The fictitious officer told the victim she was the subject of ongoing conspiracy and drug-related investigations as well as investigations into money laundering and filing false financial reports. The scammer instructed the victim to pay a fine for these offenses and ultimately, she withdrew the $29,000 from various personal accounts. She sent the money to bitcoin accounts using a QR code provided to her by the fake agents. The victim’s bank was unable to reimburse her for the loss.

It is impossible to trace these types of transactions and our agency cannot help her. The number of local victims tricked by scammers is heartbreaking and disheartening. No matter how many warnings and cautionary tales are circulated about unscrupulous individuals and their methods, there are still people falling prey to the scams. And so, we are appealing to family members, clerks, cashiers, tellers and others in similar positions to help look after folks, particularly seniors.

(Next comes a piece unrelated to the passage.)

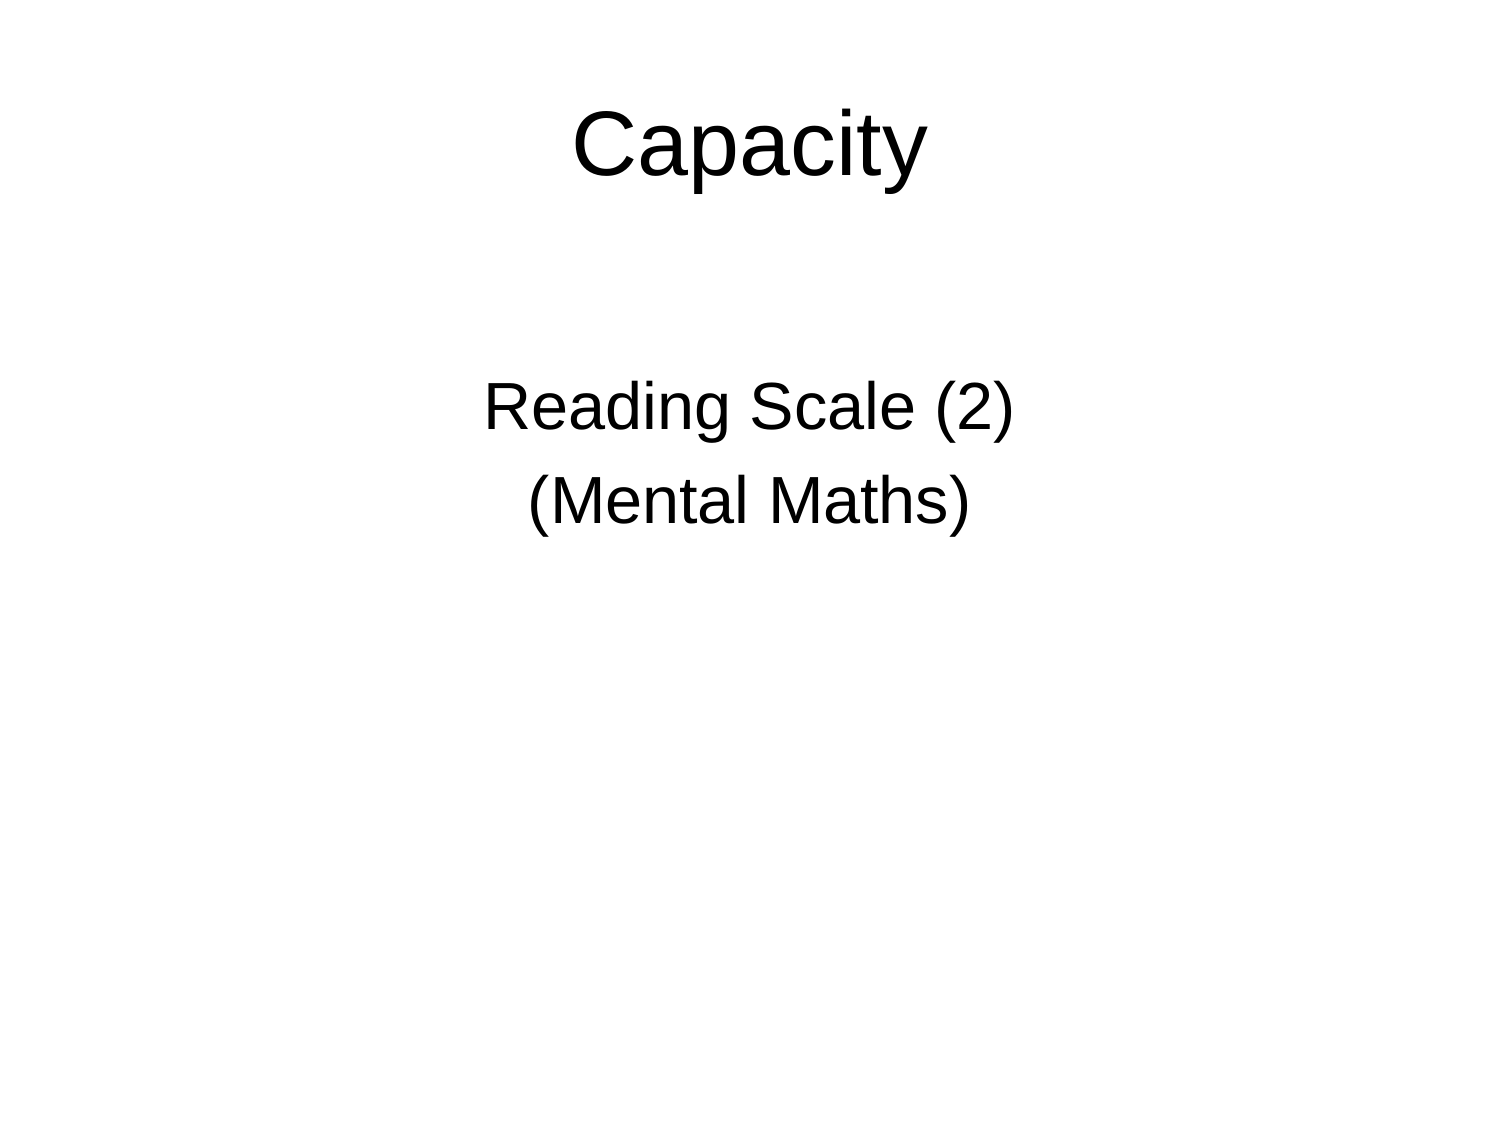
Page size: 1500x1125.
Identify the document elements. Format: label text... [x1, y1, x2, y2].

list Reading Scale (2) (Mental Maths) [74, 262, 1426, 1006]
title Capacity [74, 44, 1426, 233]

If an elderly person comes to your window or your register and tells you they need to withdraw several thousand dollars in cash (and this is out of the ordinary), maybe make a friendly inquiry. Urge them to call the local police if what they tell you does not sound kosher. If you have parents who are seniors, have a conversation with them about online safety and the ways scammer try to take advantage of them. And finally, as always, if you receive a communication/alert/text from any local, state or federal agency telling you that you are in trouble and need to pay some fine (particularly a fine for something you’re pretty sure you didn’t do), give your local police department a call first.

Cyber-crimes/fraud can be reported online to the FBI at www.ic3.gov.


  • KHer

    Scams have always been with us but the internet has made them way more numerous. You have to be very, very skeptical now a days. These type of scams have been so numerous and common I’m frankly amazed people still fall for them.

    Very common that the criminals target the elderly. Back in the “old days” you generally trusted people. When your home phone rang you picked it up! Always! (Pre caller ID and pre answering machines.) Now, I never pick up unless it’s someone I know. Rant over!

    Thursday, Nov 30 @ 2:46 pm
  • Glenn

    How very sad & tragic! Only real scum would target a senior citizen & take her personal funds. Very sad!

    Thursday, Nov 30 @ 3:58 pm
  • WindyBill

    I quite seriously feel that these internet scammers should receive legal capital punishment. For out of country scammers, our government should demand full cooperation from the originating country or stop All forms of trade and internet communication with them.

    Thursday, Nov 30 @ 4:35 pm
  • Dano

    Our federal Justice department needs to commit more assets to these kind of crimes and less on pursuing political enemies.

    Thursday, Nov 30 @ 9:03 pm
  • Dan-O

    Crikey, I can only echo what a famous 70-year-old (my grandpa) said to me when I touched the hot stove: “I bet you won’t do that again.”